Trump promueve la reducción de costos en la abultada y carísima administración norteamericana, nada diferente a lo que ocurre en el resto del mundo
Entender a Trump no es fácil. No sólo la forma en cómo expresa determinadas ideas, sino el modelo de gestión política que aplica. Con su respaldo, Elon Musk confronta un enorme problema de todos los gobiernos occidentales: el alto costo de la enorme burocracia. Un sin número de agencias, instituciones, centros y dependencias gubernamentales o descentralizadas gestionan miles de millones de dólares y atienden gestiones particulares de la política de cada una de ellas, más que cuestiones de interés general para el resto de los ciudadanos. En ocasiones, incluso llevan a cabo políticas públicas divergentes de las del gobierno y le generan competencia, por lo que es legítimo preguntarse si un Estado debe de financiar, con dinero de sus contribuyentes, temas relacionados con activismo político en otro Estado.
Trump, igual que Musk, son empresarios que en su actividad profesional hacen el necesario cálculo económico, sin el cual es imposible planificar y proyectar cualquier modelo de negocio efectivo. En política, sin embargo, “no es necesario” ni hay costumbre de hacerlo. Cualquier empresario debe buscar ser eficiente y prestar un buen servicio para que sea demandado, porque de lo contrario su empresa fracasará. No ocurre así con el administrador político, quien siempre dispone de recursos generados por otros y obtenidos “a la fuerza” -impuestos-, independientemente del retorno que haga de lo tomado.

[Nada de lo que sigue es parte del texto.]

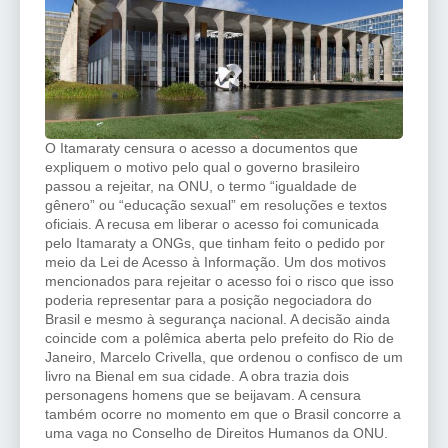
O Itamaraty censura o acesso a documentos que
expliquem o motivo pelo qual o governo brasileiro
passou a rejeitar, na ONU, o termo “igualdade de
gênero” ou “educação sexual” em resoluções e textos
oficiais. A recusa em liberar o acesso foi comunicada
pelo Itamaraty a ONGs, que tinham feito o pedido por
meio da Lei de Acesso à Informação. Um dos motivos
mencionados para rejeitar o acesso foi o risco que isso
poderia representar para a posição negociadora do
Brasil e mesmo à segurança nacional. A decisão ainda
coincide com a polêmica aberta pelo prefeito do Rio de
Janeiro, Marcelo Crivella, que ordenou o confisco de um
livro na Bienal em sua cidade. A obra trazia dois
personagens homens que se beijavam. A censura
também ocorre no momento em que o Brasil concorre a
uma vaga no Conselho de Direitos Humanos da ONU.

Estamos acostumbrados a que el político no explique cuánto costará un ministerio, universidad, transporte o centro de salud para atender a los ciudadanos, sino que permanentemente reclame más dinero, lo que en modo alguno ocurre en la iniciativa privada que busca justamente lo contrario: reducir costos sin bajar los beneficios ni la calidad, porque de lo contrario se malogra el modelo.
Trump promueve la reducción de costos en la abultada y carísima administración norteamericana, nada diferente a lo que ocurre en el resto del mundo. Milei, otro empresario más leído que Trump, hace lo mismo en Argentina, y es evidente que eso escandaliza al resto de políticos que ven peligrar sus prácticas y privilegios como pensiones, servicios, vehículos, oficinas y otros que suelen heredar de por vida. Es la búsqueda de la eficiencia en el gasto público, aunque lo más extraño es que el ciudadano no lo advierta, y pareciera querer defender al político tradicional que tanto ha censurado.
No puede ser que ningún gobierno del mundo hable del costo necesario -y preciso- para hacer funcionar cualquier ministerio o dependencia a su cargo, y si tenga una permanente voracidad económica que incrementa constantemente el presupuesto nacional. Tampoco es de recibo el endeudamiento permanente y el déficit entre lo ingresado y lo gastado, que lleva a números rojos fiscales.
Los gobiernos deben de acostumbrase a gestionar lo público con parámetros similares a los utilizados en la gestión privada. El “ánimo de lucro” debe de ser una constante en la mente de todo gestor público, entendiendo por tal obtener los mayores benéficos para el ciudadano. Intente averiguar cuánto cuesta un estudiante en un centro público, un pasajero en un bus colectivo, o un paciente en un hospital estatal. Podrá, sin embargo, tener datos precisos de la misma información en cualquier centro o transporte privado, porque sin ella no sería posible hacer una gestión económica eficiente ¡Tan sencillo como eso!
El miedo a lo que está haciendo Trump -o Milei- no es otro que el éxito que pueda tener, porque podría demostrar la forma canalla en la que se ha estado haciendo la política, y generar un efecto dominó entre los ciudadanos que exijan a sus gestores públicos una eficiencia hasta ahora ausente de la gestión política.